Die Schwierigkeit, so Canfin gegenüber EURACTIV, bestehe darin, „einen ‚Lock-in-Effekt‘ bei Erdgas auf lange Sicht zu vermeiden“, der den Übergang zu erneuerbaren Energien behindern würde.

Eine bedeutende Vereinbarung?

Frankreich führt unterdessen eine Koalition aus sieben EU-Ländern an, die sich für die Aufnahme der Kernenergie als kohlenstoffarme Energiequelle in die Taxonomie einsetzt.

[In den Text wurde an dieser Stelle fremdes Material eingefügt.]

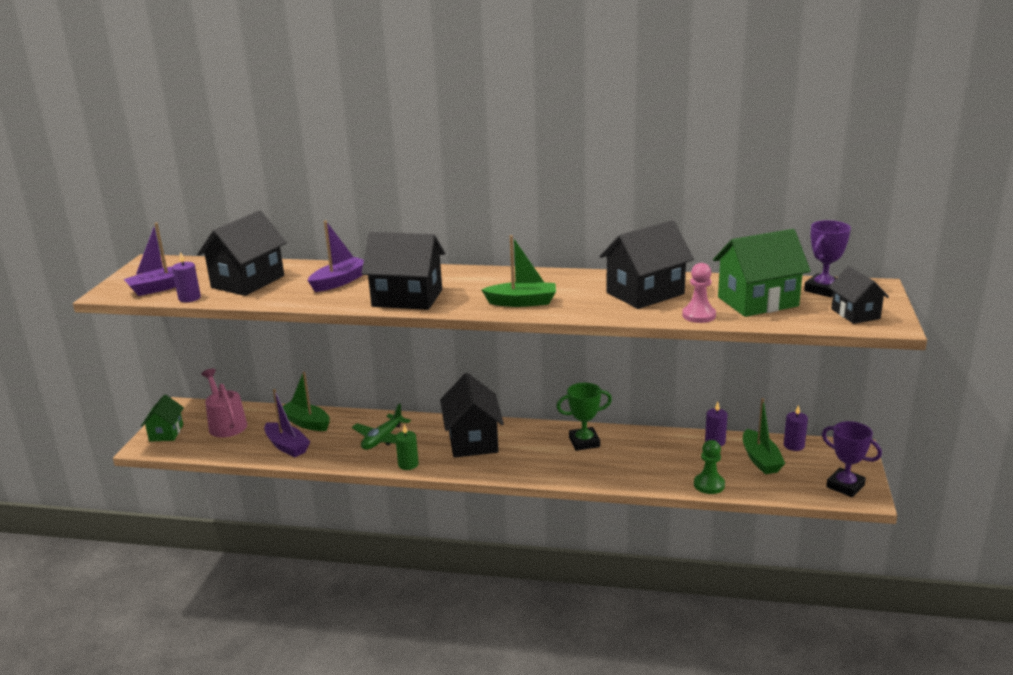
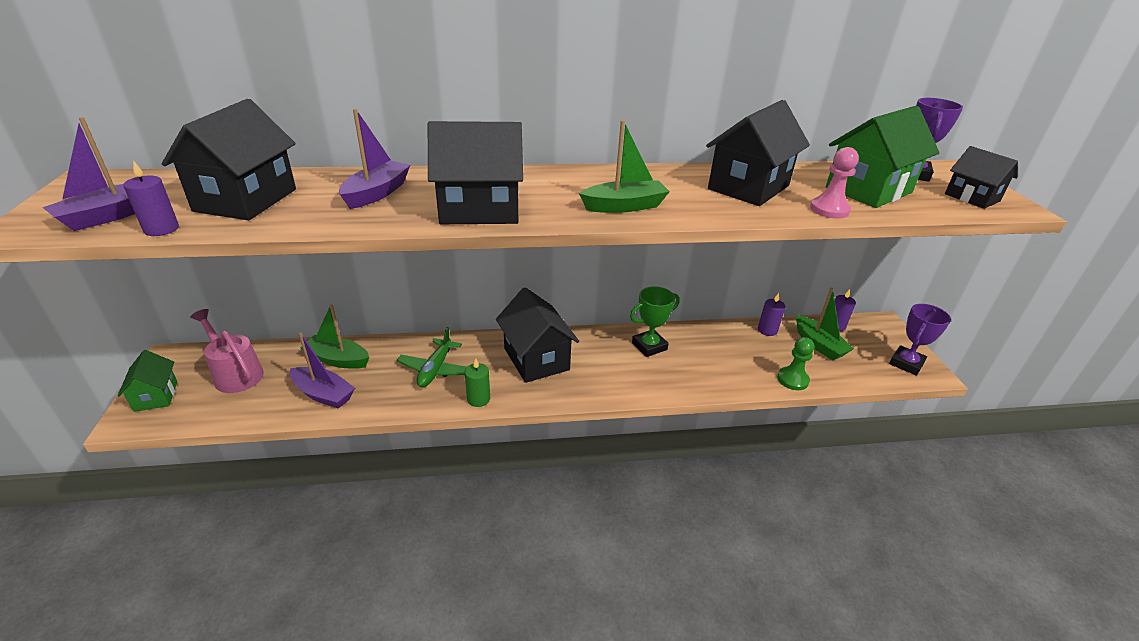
camera: 20 degrees left, 10 degrees up
(845, 486) = (906, 363): purple trophy -> purple trophy turned 75 degrees counterclockwise

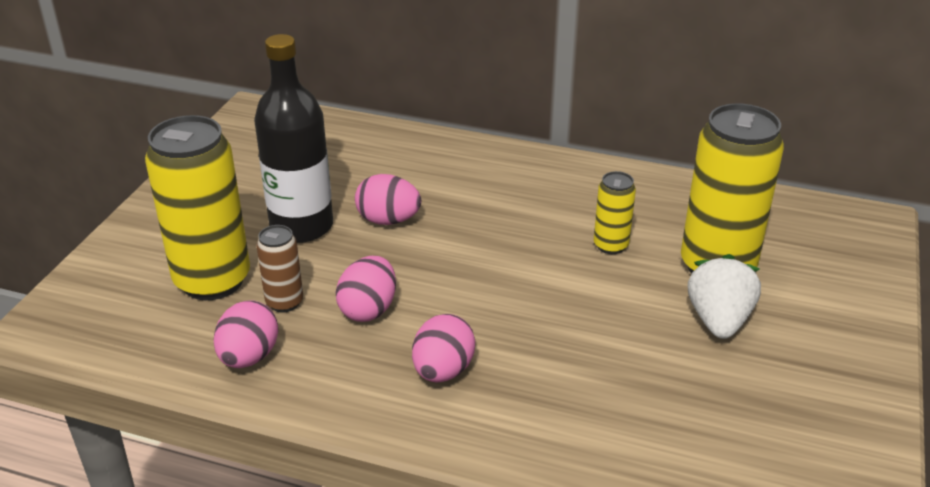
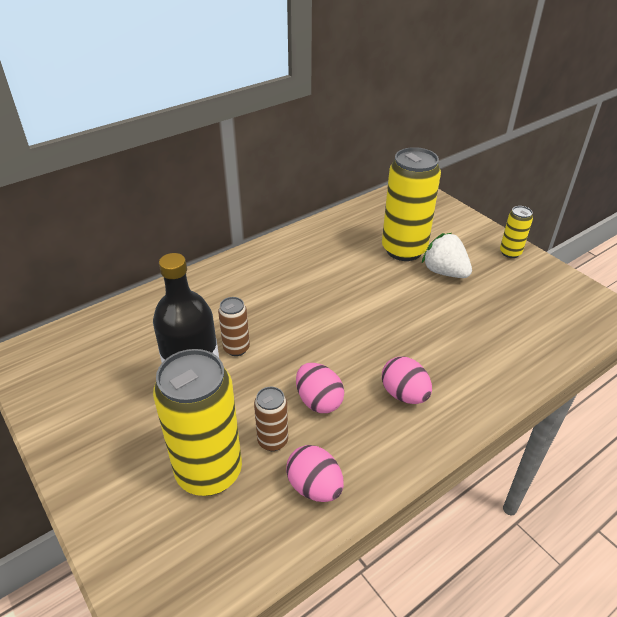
camera: 55 degrees left, 5 degrees up
(388, 220) = (236, 348): pink egg -> brown can
(610, 245) = (353, 274): yellow can -> yellow can (510, 253)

Sowohl Deutschland und Polen sind dafür, Gas als „Übergangsbrennstoff“ in die Taxonomie aufzunehmen. Es könnte sich daher eine große Übereinkunft abzeichnen, die sowohl der Kernenergie als auch dem Gas eine gewisse Anerkennung auf dem Weg zur Klimaneutralität verschaffen würde.

In ihrer Mitteilung vom April über die Taxonomie erklärte die Europäische Kommission, dass sie weitere Leitlinien verabschieden werde, die „Kernenergie“ und „auch Erdgas und verwandte Technologien als Übergangsaktivitäten“ abdecken werden.

Der Zeitpunkt des Vorschlags ist jedoch noch unklar, manche erwarten ihn im Dezember.

Es bleibt abzuwarten, ob bis dahin eine neue deutsche Regierung handlungsfähig sein wird. Die SPD hat zuvor ihre Entschlossenheit bekundet, die Koalitionsgespräche noch vor Weihnachten abzuschließen.